I've had these Rush DVD-A's for ages but finally got around to ripping and properly listening to them recently. I'm not even sure what to say really, but what a missed opportunity...they really sound like they're mixed by someone who doesn't understand how to use surround to it's maximum potential at all.
So while I'm speaking about this album specifically, the same goes for all the Rush 5.1 mixes as they were all mixed in exactly the same style.
The most frustrating thing about the mix (aside from how front heavy they are) is Rich Chycki's tendency to put instruments in to far too many speakers, so you can't pinpoint anything - everything ends up sounding like a mono wall of sound (or noise, delete as appropriate). Case in point, on the song 'Fly By Night' he has a single acoustic guitar coming from all three front speakers, and then reverbs of the same guitar from the rear speakers. The same goes with vocals, and drums, so you end up with everything coming out of every speaker in a big mush. It's just made worse by the copious use of reverb in the rear speakers. I listened to the 5.1 mix on headphones, with the 3 front speakers mixed to one ear, and the two rears in the other ear so I could get a sense of surround placement, and you literally have the whole band thundering away in the front speakers, and only cavernous reverb in the rears. The only discrete element in the mix is during the chorus, when Geddy sings 'Fly by night, away from here...' the two guitar 'pling plings' fly toward the back of the room. What's the point? Why are all the instruments fighting for space in the front? He doesn't even use the center speaker discretely either, most of the time it sounds like a mono sum of the front left and front right speakers and as such, it ruins the phantom imaging of the front speakers. The occasional discrete elements in the rear speakers are sto o few and far between that they're actually distracting - they almost end up like 'hey look at me!' party tricks that cruelly remind you of how much better the mix could have been. I think if they were going to go with a conservative surround mix they should have done it in the 'big stereo' style that Tom Petty uses and not have these occasional discrete flourishes in the rear speakers.
I also find the bass to be muddy and indistinct most of the time.
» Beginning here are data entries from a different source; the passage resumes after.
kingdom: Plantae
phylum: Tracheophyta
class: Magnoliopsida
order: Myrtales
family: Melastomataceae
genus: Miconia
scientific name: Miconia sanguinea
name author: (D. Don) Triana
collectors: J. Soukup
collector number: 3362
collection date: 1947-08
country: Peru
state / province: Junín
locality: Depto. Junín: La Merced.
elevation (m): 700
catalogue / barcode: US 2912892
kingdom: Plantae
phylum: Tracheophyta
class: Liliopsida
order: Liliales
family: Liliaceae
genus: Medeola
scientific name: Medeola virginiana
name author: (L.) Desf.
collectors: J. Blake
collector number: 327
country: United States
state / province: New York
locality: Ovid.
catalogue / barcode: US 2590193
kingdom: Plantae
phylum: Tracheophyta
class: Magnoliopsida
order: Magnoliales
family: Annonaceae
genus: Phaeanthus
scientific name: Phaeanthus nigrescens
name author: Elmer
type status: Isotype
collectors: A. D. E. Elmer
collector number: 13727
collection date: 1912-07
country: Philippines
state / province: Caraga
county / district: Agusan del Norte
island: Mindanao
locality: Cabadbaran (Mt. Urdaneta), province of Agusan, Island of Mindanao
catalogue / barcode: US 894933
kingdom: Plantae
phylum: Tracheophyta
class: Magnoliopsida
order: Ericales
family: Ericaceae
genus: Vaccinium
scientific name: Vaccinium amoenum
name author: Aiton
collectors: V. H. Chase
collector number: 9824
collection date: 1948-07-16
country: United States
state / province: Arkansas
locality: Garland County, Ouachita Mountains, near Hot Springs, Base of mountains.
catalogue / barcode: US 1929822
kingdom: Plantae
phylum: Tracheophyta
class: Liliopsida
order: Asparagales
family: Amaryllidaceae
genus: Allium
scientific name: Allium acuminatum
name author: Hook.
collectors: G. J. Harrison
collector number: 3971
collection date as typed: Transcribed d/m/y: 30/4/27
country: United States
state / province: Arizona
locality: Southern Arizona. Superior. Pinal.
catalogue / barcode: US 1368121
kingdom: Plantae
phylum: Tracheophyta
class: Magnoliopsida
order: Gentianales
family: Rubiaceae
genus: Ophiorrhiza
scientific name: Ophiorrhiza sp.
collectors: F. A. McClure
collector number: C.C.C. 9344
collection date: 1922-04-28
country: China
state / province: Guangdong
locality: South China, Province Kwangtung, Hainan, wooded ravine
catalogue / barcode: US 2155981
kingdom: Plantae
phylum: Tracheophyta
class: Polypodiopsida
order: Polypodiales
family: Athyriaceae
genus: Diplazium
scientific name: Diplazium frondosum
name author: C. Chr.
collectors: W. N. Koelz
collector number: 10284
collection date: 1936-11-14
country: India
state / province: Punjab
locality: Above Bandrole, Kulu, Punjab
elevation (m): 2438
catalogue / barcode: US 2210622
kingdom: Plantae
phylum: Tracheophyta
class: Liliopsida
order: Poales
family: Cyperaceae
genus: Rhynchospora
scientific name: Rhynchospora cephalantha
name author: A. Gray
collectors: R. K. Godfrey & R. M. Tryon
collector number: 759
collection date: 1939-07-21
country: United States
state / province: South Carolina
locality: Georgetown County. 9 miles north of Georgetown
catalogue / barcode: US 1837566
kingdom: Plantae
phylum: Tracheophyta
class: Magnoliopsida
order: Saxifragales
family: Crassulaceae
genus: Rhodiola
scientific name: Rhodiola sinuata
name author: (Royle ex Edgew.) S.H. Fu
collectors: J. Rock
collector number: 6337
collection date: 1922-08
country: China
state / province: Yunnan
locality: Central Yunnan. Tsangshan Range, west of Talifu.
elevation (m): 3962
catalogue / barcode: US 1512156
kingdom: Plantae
The weird thing is if you listen to the LFE channel on a full range speaker, it's almost exclusively dry bass guitar (and a bit of kick drum and sometimes synths). The LFE channel hasn't been low pass filtered, so you can hear everything. The dry bass guitar sounds amazing, full of growl and bite, which makes the lifeless way it sounds in the full mix all the more baffling.
To add insult to injury the mixes have been slammed pretty hard with compression - the DR rating for the album is between 10 and 11, which is better than the stereo mix fares, but still poor for a 5.1 mix and way lower than this style of music deserves. The DR database says the old CD mastering of the stereo mix was DR14.